The word is near you, in your mouth and in your heart (Rom 10:8).
As a little girl, I could always tell when my mom had stubbed her toe. We would hear a crash from the other room followed by, “Praise you, Jesus!” Then, “I’m okay.” When I was learning the Ten Commandments, I asked her if that wasn’t using God’s name in vain? “No,” she answered decidedly. “I am choosing to praise God in my suffering. I really mean it.”
It wasn’t until much later in my sheltered life that I learned the type of words that most people shout when they stub their toes. It was then that I appreciated the words that Mom chose to have near her—in her mouth and in her heart—words of praise for Jesus.
The second reading today tells us that “the word is near you.”
Jesus is the Word made flesh. His name has power to save us, to heal us, to accompany us.

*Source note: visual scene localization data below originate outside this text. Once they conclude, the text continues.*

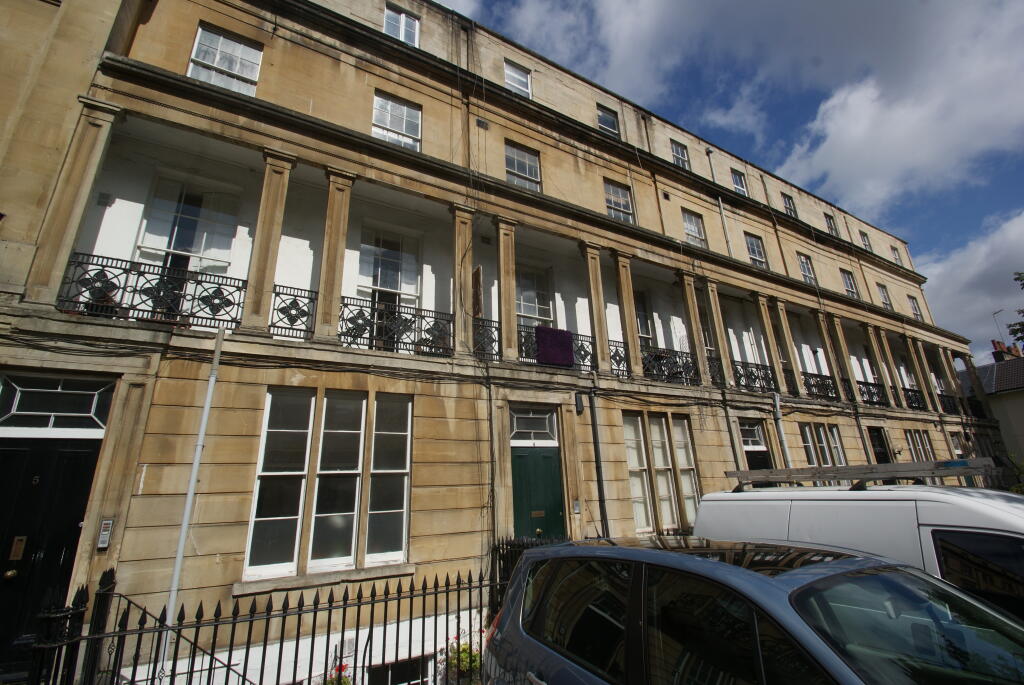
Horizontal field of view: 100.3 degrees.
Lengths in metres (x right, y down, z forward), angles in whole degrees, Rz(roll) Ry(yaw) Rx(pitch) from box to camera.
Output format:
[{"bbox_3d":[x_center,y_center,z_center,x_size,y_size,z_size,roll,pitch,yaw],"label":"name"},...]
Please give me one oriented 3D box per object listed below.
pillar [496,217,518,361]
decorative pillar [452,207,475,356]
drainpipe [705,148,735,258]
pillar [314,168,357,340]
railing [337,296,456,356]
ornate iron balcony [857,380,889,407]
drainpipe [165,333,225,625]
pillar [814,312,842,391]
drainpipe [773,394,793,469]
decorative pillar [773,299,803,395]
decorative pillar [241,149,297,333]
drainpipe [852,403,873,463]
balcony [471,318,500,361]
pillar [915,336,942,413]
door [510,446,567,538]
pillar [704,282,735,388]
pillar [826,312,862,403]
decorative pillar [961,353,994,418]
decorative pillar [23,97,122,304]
[{"bbox_3d":[-0.097,-1.058,8.441,0.449,3.016,0.270,8,-20,-27],"label":"pillar"},{"bbox_3d":[-0.877,-1.137,7.698,0.370,2.905,0.240,7,-19,-28],"label":"decorative pillar"},{"bbox_3d":[6.922,-4.540,14.176,0.180,4.466,0.170,7,-19,-28],"label":"drainpipe"},{"bbox_3d":[-2.926,-1.443,7.034,0.430,3.010,0.330,8,-20,-28],"label":"pillar"},{"bbox_3d":[-1.805,-0.236,6.890,1.852,0.758,0.060,7,-19,-28],"label":"railing"},{"bbox_3d":[12.117,1.746,14.505,1.916,0.777,0.080,8,-20,-27],"label":"ornate iron balcony"},{"bbox_3d":[-3.663,1.571,4.925,0.110,3.629,0.110,7,-19,-28],"label":"drainpipe"},{"bbox_3d":[10.500,0.438,14.163,0.430,3.010,0.330,8,-20,-28],"label":"pillar"},{"bbox_3d":[7.260,3.257,11.163,0.120,3.900,0.130,8,-20,-28],"label":"drainpipe"},{"bbox_3d":[8.316,0.133,12.831,0.449,3.016,0.270,8,-20,-27],"label":"decorative pillar"},{"bbox_3d":[-3.755,-1.560,6.593,0.430,3.010,0.330,8,-20,-28],"label":"decorative pillar"},{"bbox_3d":[10.965,3.846,12.902,0.120,3.919,0.120,8,-20,-27],"label":"drainpipe"},{"bbox_3d":[-0.463,-0.050,7.896,0.660,0.820,0.090,8,-20,-28],"label":"balcony"},{"bbox_3d":[17.181,1.374,17.710,0.430,3.010,0.330,8,-20,-28],"label":"pillar"},{"bbox_3d":[0.452,2.902,7.239,0.979,2.200,0.090,7,-19,-28],"label":"door"},{"bbox_3d":[5.307,-0.265,10.934,0.370,2.938,0.240,7,-19,-28],"label":"pillar"},{"bbox_3d":[11.462,0.573,14.674,0.430,3.010,0.330,8,-20,-28],"label":"pillar"},{"bbox_3d":[21.513,2.001,19.716,0.449,3.016,0.270,8,-20,-27],"label":"decorative pillar"},{"bbox_3d":[-5.688,-1.831,5.567,0.460,3.010,0.380,8,-20,-28],"label":"decorative pillar"}]

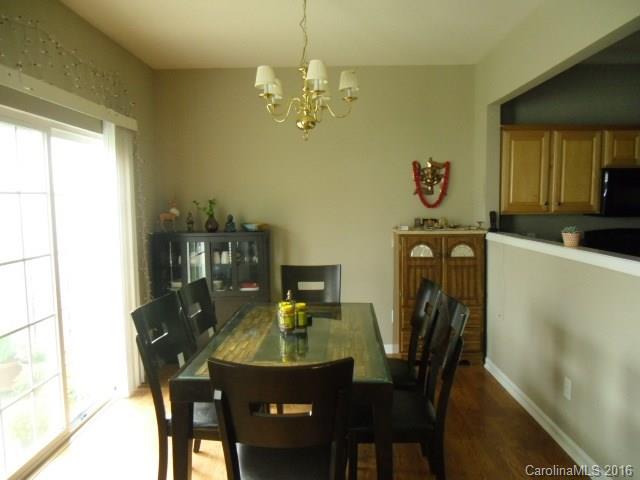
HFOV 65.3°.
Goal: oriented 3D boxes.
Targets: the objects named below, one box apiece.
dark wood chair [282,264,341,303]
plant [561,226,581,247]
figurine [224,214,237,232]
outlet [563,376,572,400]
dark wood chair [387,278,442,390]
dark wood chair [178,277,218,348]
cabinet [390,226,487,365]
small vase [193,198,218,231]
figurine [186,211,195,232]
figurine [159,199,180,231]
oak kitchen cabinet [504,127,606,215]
[{"bbox_3d":[-0.071,0.702,3.668,0.465,0.960,0.574,0,4,1],"label":"dark wood chair"},{"bbox_3d":[1.490,-0.023,2.975,0.099,0.124,0.099,0,4,1],"label":"plant"},{"bbox_3d":[-0.813,-0.155,4.534,0.107,0.163,0.084,0,4,1],"label":"figurine"},{"bbox_3d":[1.422,0.855,2.870,0.009,0.117,0.071,0,4,1],"label":"outlet"},{"bbox_3d":[0.396,0.746,3.026,0.584,0.960,0.465,0,4,1],"label":"dark wood chair"},{"bbox_3d":[-0.499,0.749,3.075,0.584,0.960,0.465,0,4,5],"label":"dark wood chair"},{"bbox_3d":[1.078,0.506,4.592,0.762,1.193,0.426,0,4,1],"label":"cabinet"},{"bbox_3d":[-1.032,-0.214,4.514,0.218,0.302,0.148,0,4,1],"label":"small vase"},{"bbox_3d":[-1.189,-0.169,4.551,0.071,0.183,0.059,0,4,1],"label":"figurine"},{"bbox_3d":[-1.363,-0.218,4.561,0.188,0.282,0.079,0,4,11],"label":"figurine"},{"bbox_3d":[2.026,-0.623,4.543,0.891,0.762,0.317,0,4,1],"label":"oak kitchen cabinet"}]

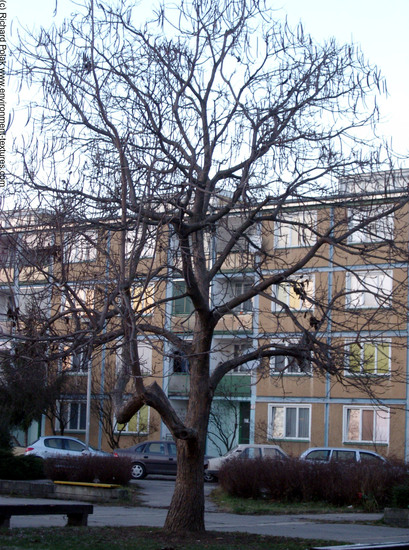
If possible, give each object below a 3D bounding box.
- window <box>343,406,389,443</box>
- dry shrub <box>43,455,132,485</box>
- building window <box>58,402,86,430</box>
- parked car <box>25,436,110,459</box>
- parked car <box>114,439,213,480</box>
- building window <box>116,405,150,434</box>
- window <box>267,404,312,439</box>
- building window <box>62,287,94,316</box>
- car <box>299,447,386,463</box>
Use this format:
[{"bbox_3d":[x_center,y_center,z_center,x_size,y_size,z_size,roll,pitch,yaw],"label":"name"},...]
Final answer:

Daily, I realize that the words that are near me matter. When I feel impatient with my kids, a deep breath and a silent, “Help me, Jesus,” can reorient my thinking. Every little scrape and bruise is an opportunity to pray over my child for healing, “Please, Jesus, make it feel better.” Finding a lost toy brings on a chorus of, “Thank you, Jesus!” These little moments of keeping the Word in our mouths and hearts may seem insignificant, but it really matters what our first instinct is when we don’t have time to gather our thoughts.
I remember reading a testimony years ago—the details of which have almost entirely faded away—by a man who escaped from a terrible plane crash. As the cabin burst into flames around him, he instinctively cried out, “Praise you, Jesus! Help me, Lord!” He was saved but was saddened that many died, and many of those who died were screaming terrible words in their final moments. The Word was near him.
So I, like my mom, shout, “Praise you Jesus!” when I stub my toe. I call upon his name when I struggle with little moments throughout my day. I teach my children to keep Jesus close, to keep his Word and his name in their mouths and in their hearts.
All day, in every little moment, Jesus, the Word, is close to us—he loves us—we are in his heart, too.